In short, we anticipated that the ideas in the paper “may unlock a simpler workflow for training deeper and more complex neural networks” which is basically what we’re seeing happen now. I made a three minute YouTube video to explain the main ideas in the paper:

I also made another three minute video intended more for lay people:

μP enters the chat

About a year after we wrote arXiv:2002.03432 and after I made my videos, Greg Yang and Edward Hu wrote a paper which made significant further contributions:

Greg Yang, Edward J. Hu
ICML 2021

The paper makes (quite involved) arguments via infinite width limits and random matrices to derive a parameterisation called maximal update parameterisation (or μP for short) that transfers learning rate across width.
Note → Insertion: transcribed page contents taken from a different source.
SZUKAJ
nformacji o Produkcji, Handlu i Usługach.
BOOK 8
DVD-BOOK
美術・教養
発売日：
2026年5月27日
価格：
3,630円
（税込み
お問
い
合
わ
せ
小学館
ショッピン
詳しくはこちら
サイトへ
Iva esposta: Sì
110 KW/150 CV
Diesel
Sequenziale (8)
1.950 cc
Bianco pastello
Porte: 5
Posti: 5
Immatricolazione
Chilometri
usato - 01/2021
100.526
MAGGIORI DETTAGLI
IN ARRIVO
Arguably just as important as the math, the paper made the practical innovation of using “learning rate sweeps” to empirically verify the transfer of learning rate across varying width.

Truth and reconciliation

It turns out that our earlier perspective on update normalization is equivalent to μP if one is a little bit more careful than we were about which norm is used to do the normalization. Essentially, in arXiv:2002.03432, we made an inaccurate conditioning assumption on gradient matrices when converting from spectral norms to Frobenius norms. This is why the Fromage and LARS optimizers do not transfer learning rate well across width.

I teamed up with Greg Yang and Jamie Simon to reconcile μP with metrization-based scaling. We wrote the following paper:

Greg Yang, James B. Simon, Jeremy Bernstein
arXiv 2023

This paper substantially simplifies and streamlines μP, unifying all layers under single formulae. We showed that to obtain learning rate transfer across width, one must simply scale every weight matrix \(\mathbf{W}\) and weight update \(\Delta \mathbf{W}\) to have spectral norms:

\[\|\mathbf{W}\|_* \propto \sqrt{\frac{\mathtt{fan\_out}}{\mathtt{fan\_in}}} \qquad \text{and} \qquad \|\Delta \mathbf{W}\|_* \propto \sqrt{\frac{\mathtt{fan\_out}}{\mathtt{fan\_in}}}.\]
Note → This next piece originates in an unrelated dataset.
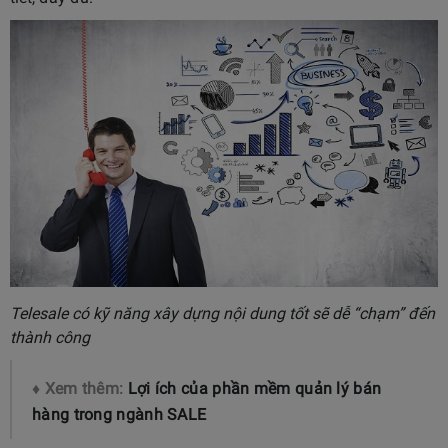
Telesale có kỹ năng xây dựng nội dung tốt sẽ dễ “chạm” đến
thành công
♦ Xem thêm:
Lợi ích của phần mềm quản lý bán
hàng trong ngành SALE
Unlike μP which involves advanced mathematical machinery, this spectral formulation can be understood through direction inspection. Weight matrices take in vectors of length \(\sqrt{\mathtt{fan\_in}}\) and spit out weight vectors of length \(\sqrt{\mathtt{fan\_out}}\). Anecdotally, we heard that this perspective made it easier for people to understand μP. And the “spectral parameterization” we proposed in this paper was implemented in Hugging Face’s Nanotron.

Automation of training

I believe that the future of this line of work is increasing levels of automation of training. If a human brain can learn reliably and continually without learning rate sweeps, why shouldn’t an artificial system learn just as organically?

We pursued this agenda in our recent paper on automatic gradient descent, where we applied a majorize-minimize principle to solve for a learning rate analytically:

Jeremy Bernstein, Chris Mingard, Kevin Huang, Navid Azizan, Yisong Yue
arXiv 2023

Surprisingly this actually seems to work, although training is slower than using standard techniques. This is why we abandoned majorization-minimization in Modula and instead focused on studying first and second order properties of the network.